Bo McMillin played five years for the Colonels (1917-21) because he enlisted in the Navy in 1918. His best game was the 1921 contest against Harvard, at the time one of the powerhouse teams in the country, going undefeated in five seasons. He broke through the line and raced 30 yards to the end zone to seal the victory. He was the last of the original North Side boys to graduate from Centre College.
After they went undefeated in the regular season, the 1921 Colonels were invited to play Texas A&M in Dallas in the “Dixie Classic,” forerunner of the Cotton Bowl. They lost 22-14 in Bo McMillin’s final game. Still, the 1922 season saw them win eight of 10 without Bo. One of those losses was to Harvard, completing the best-of-three series that started in 1920.
During five years as coach, Charley Moran compiled a 87 percent winning record. He took the Colonels to three bowl games, winning two, the East-West Christmas Classic and the Fort Worth Classic. They went from playing before crowds of a few hundred to playing before crowds of 35,000 and more. For most of that time, Moran was the team’s sole coach and a walking endorsement for Texas football. He said he always “favored Texans on his teams believing the best of gridiron talent hails from the state.”
After graduating in the spring of 1922, Bo McMillin went to work that fall as football coach at Centenary College (Shreveport, Louisiana). Several other coaching stops followed before he landed at Indiana. He took the Hoosiers to an undefeated, Big Ten championship season in 1945. He left Indiana in 1948 for the professional ranks, coaching the Detroit Lions and Philadelphia Eagles. He ended his coaching career with a 146-77-13 record, but his greatest accomplishment was that he took teams that were average-to-poor on paper and turned them into winners.
Bo’s teammates also had distinguished careers. Madison Bell coached at TCU (1923-28) then SMU, taking the Mustangs to the Rose Bowl and a national title in 1935. Bill James became coach at Texas A&M. James Ralph “Sully” Montgomery married his North Side high school sweetheart while still in college. After graduating, he played professional football with the Chicago Cardinals and Philadelphia Eagles then spent a few years as a boxer, rising to seventh in line for a heavyweight title match.

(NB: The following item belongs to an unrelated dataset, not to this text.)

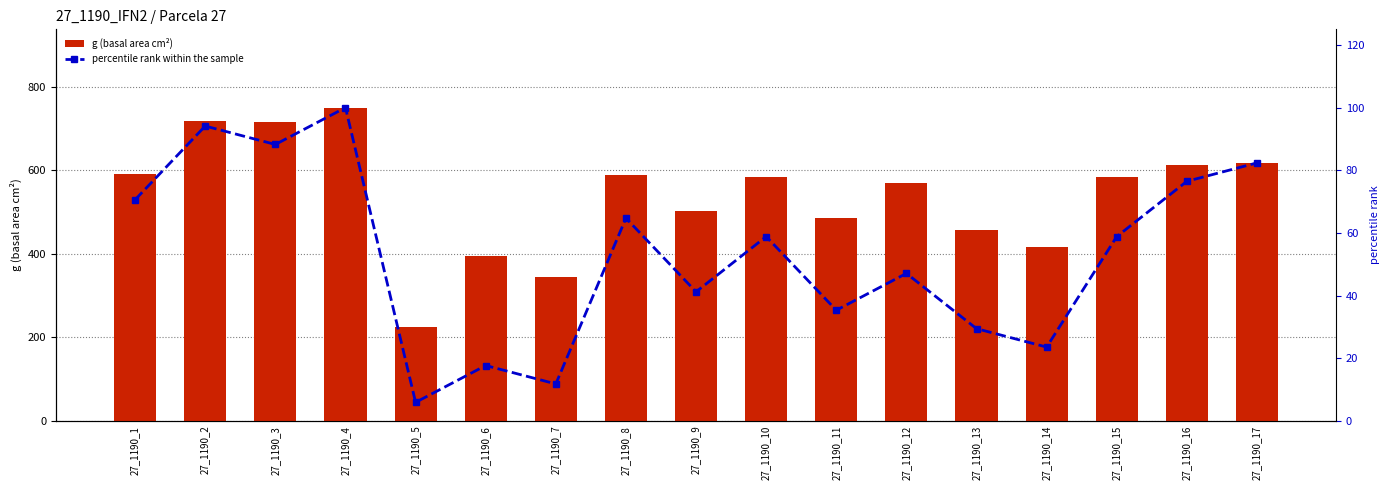

Where does the g (basal area) series first go above 583?

27_1190_1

After leaving sports, he was elected Tarrant County sheriff four times (1946-1953).
Coach Charlie Moran went on to be a longtime National League umpire, noted for his famous quip to anyone questioning his calls behind the plate: “It ain’t nothing until I call it.”

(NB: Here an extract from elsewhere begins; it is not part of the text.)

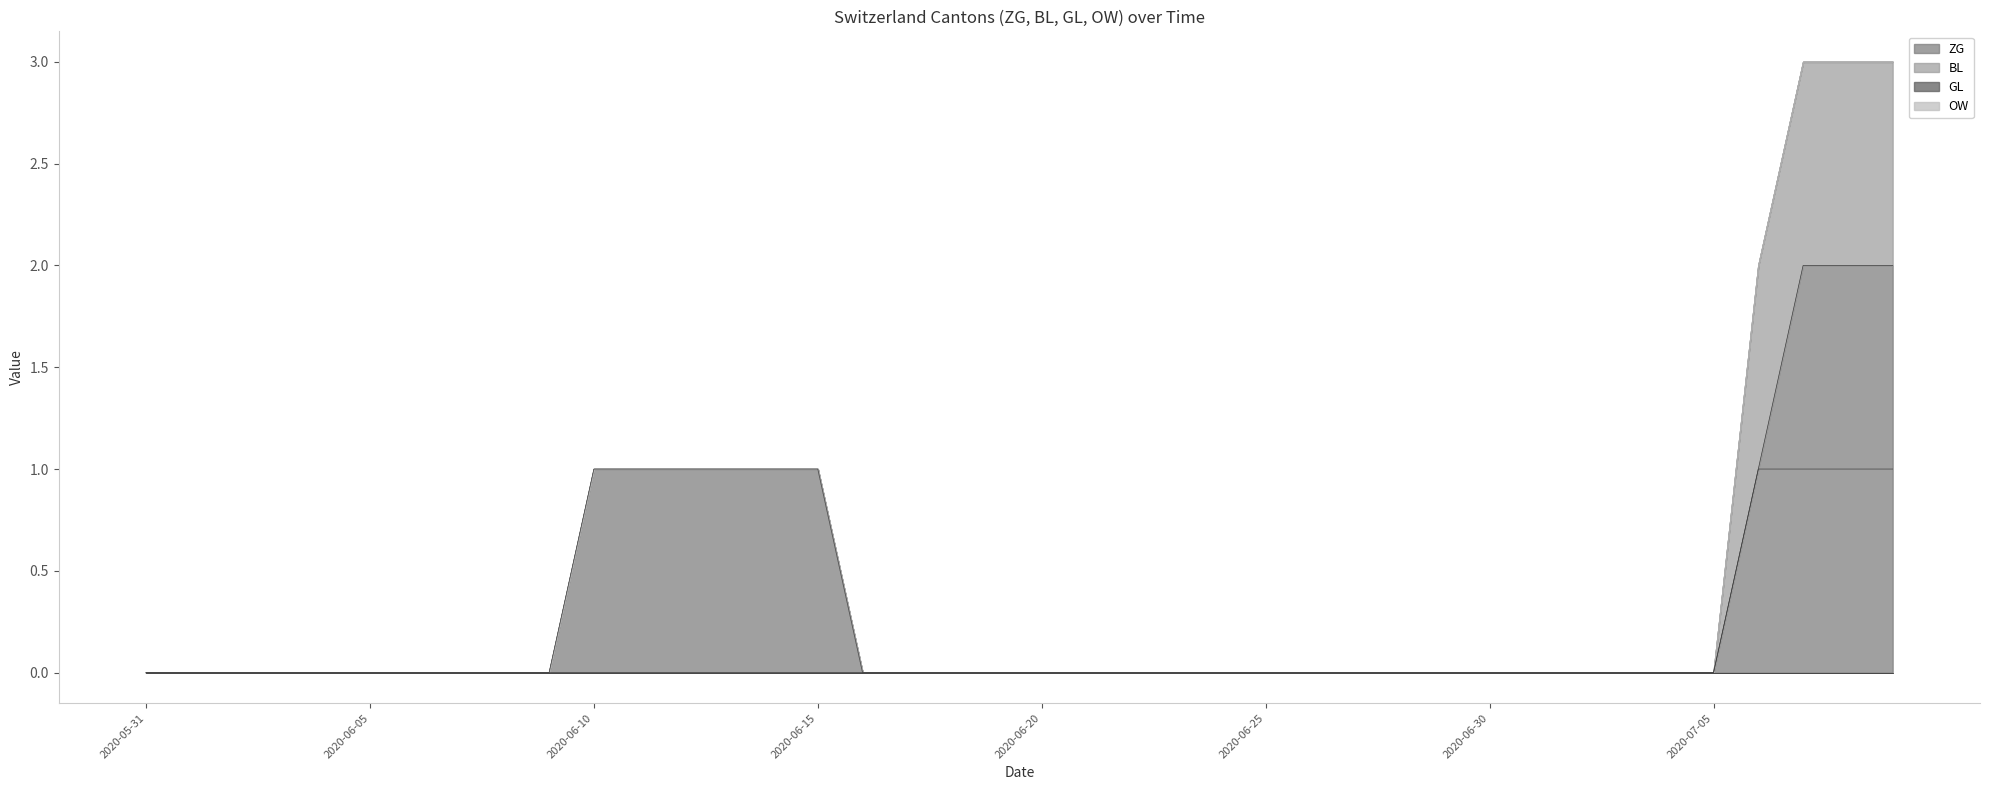

What position from the left is 2020-07-02?

33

Four North Side members of those great Centre College teams returned to Fort Worth in December 1927 for an event billed as the “North Side High School Homecoming.” This was the first homecoming held by any Fort Worth high school, and it made North Side one of the first schools in the nation to adopt an event historically practiced only by colleges. Led by Bo McMillin, the old-timers played this first “homecoming game” against the current North Side team. Both teams played for keeps with the old-timers winning 12-9.
Author-historian Richard Selcer is a Fort Worth native and proud graduate of Paschal High and TCU.